It makes sense to cast your net widely when looking at boarding schools. Here's why.
First of all, let's define competitive. At its most basic level, a competitive boarding school is one that admits fewer applicants than it receives applications from. For example, a school has a fixed admissions deadline of January 31 each year. Last year it received 250 applications for 100 places. That means that 150 applicants were not accepted by the school. Perhaps some of them were put on the waiting list but we will look at that later.
So, essentially a competitive boarding school receives more applicants than it has places which it can offer to those applicants. Within the scope of competitive schools are several subsets. There is nothing official here, of course, as no organization will officially state that such and such a school is a highly competitive school or a less competitive school and so on. Having said that, you do not have to know a lot about private schools to look at the data
which our site Boarding School Review offers after doing a little sorting of acceptance rates.

(Collected data)
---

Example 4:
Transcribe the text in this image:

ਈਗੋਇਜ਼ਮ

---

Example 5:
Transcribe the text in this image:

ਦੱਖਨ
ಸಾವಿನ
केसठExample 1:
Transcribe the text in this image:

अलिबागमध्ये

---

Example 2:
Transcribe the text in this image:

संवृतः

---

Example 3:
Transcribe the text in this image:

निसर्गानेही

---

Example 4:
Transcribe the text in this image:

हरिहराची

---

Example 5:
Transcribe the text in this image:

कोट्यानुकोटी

---

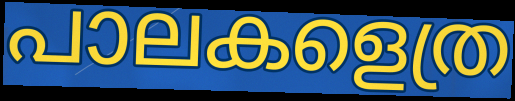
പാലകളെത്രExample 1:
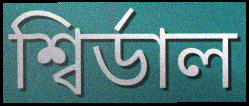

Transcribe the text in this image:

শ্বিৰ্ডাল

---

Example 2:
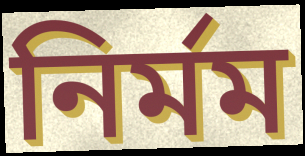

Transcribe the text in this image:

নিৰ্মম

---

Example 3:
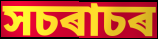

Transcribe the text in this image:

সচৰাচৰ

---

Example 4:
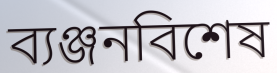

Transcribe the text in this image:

**Given instruction 1:**
In the boarding schools text, how many applications did the example school receive last year for its 100 places?
**Given instruction 2:**
Rewrite the part of the boarding schools text that opens with the words containing "So, essentially a" and closes with "of acceptance rates.", swapping "private schools" for "independent schools".

**Full output 1:**
250 applications.

**Full output 2:**
So, essentially a competitive boarding school receives more applicants than it has places which it can offer to those applicants. Within the scope of competitive schools are several subsets. There is nothing official here, of course, as no organization will officially state that such and such a school is a highly competitive school or a less competitive school and so on. Having said that, you do not have to know a lot about independent schools to look at the data
which our site Boarding School Review offers after doing a little sorting of acceptance rates.